(What to do)
Transcribe exactly the lines from the one containing "the performance and" through the end of the entries, including both the first and the last, and nothing else.
[Start of Attachment]
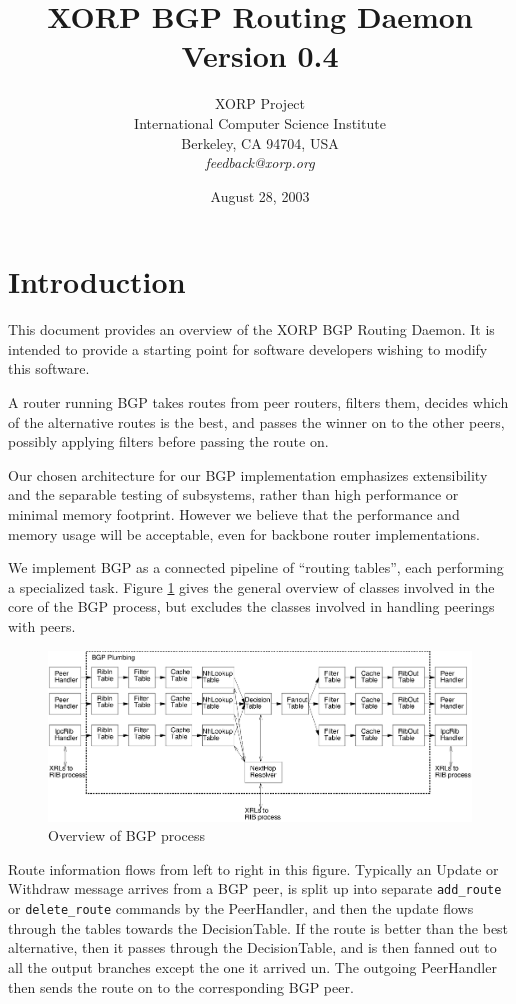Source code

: \documentclass[11pt]{article}
\title{XORP BGP Routing Daemon \\
\vspace{1ex}
Version 0.4}
\author{ XORP Project					\\
	 International Computer Science Institute	\\
	 Berkeley, CA 94704, USA			\\
	 {\it feedback@xorp.org}
}
\date{August 28, 2003}
\begin{document}
\maketitle                            
\section{Introduction}
This document provides an overview of the XORP BGP Routing Daemon.  It
is intended to provide a starting point for software developers
wishing to modify this software.

A router running BGP takes routes from peer routers, filters them,
decides which of the alternative routes is the best, and passes the
winner on to the other peers, possibly applying filters before passing
the route on.

Our chosen architecture for our BGP implementation emphasizes
extensibility and the separable testing of subsystems, rather than
high performance or minimal memory footprint.  However we believe that
the performance and memory usage will be acceptable, even for backbone
router implementations.

We implement BGP as a connected pipeline of ``routing tables'', each
performing a specialized task.  Figure \ref{overview} gives the
general overview of classes involved in the core of the BGP process,
but excludes the classes involved in handling peerings with peers.
\begin{figure}[htb]
\centerline{\includegraphics[width=1.0\textwidth]{figs/overview}}
\vspace{.05in}
\caption{\label{overview}Overview of BGP process}
\end{figure}
Route information flows from left to right in this figure.  Typically
an Update or Withdraw message arrives from a BGP peer, is split up
into separate {\tt add\_route} or {\tt delete\_route} commands by the PeerHandler,
and then the update flows through the tables towards the
DecisionTable.  If the route is better than the best alternative, then
it passes through the DecisionTable, and is then fanned out to all the
output branches except the one it arrived un.  The outgoing
PeerHandler then sends the route on to the corresponding BGP peer.
\end{document}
[End of Attachment]
(Answer to the exercise)
the performance and memory usage will be acceptable, even for backbone
router implementations.

We implement BGP as a connected pipeline of ``routing tables'', each
performing a specialized task.  Figure \ref{overview} gives the
general overview of classes involved in the core of the BGP process,
but excludes the classes involved in handling peerings with peers.
\begin{figure}[htb]
\centerline{\includegraphics[width=1.0\textwidth]{figs/overview}}
\vspace{.05in}
\caption{\label{overview}Overview of BGP process}
\end{figure}
Route information flows from left to right in this figure.  Typically
an Update or Withdraw message arrives from a BGP peer, is split up
into separate {\tt add\_route} or {\tt delete\_route} commands by the PeerHandler,
and then the update flows through the tables towards the
DecisionTable.  If the route is better than the best alternative, then
it passes through the DecisionTable, and is then fanned out to all the
output branches except the one it arrived un.  The outgoing
PeerHandler then sends the route on to the corresponding BGP peer.
\end{document}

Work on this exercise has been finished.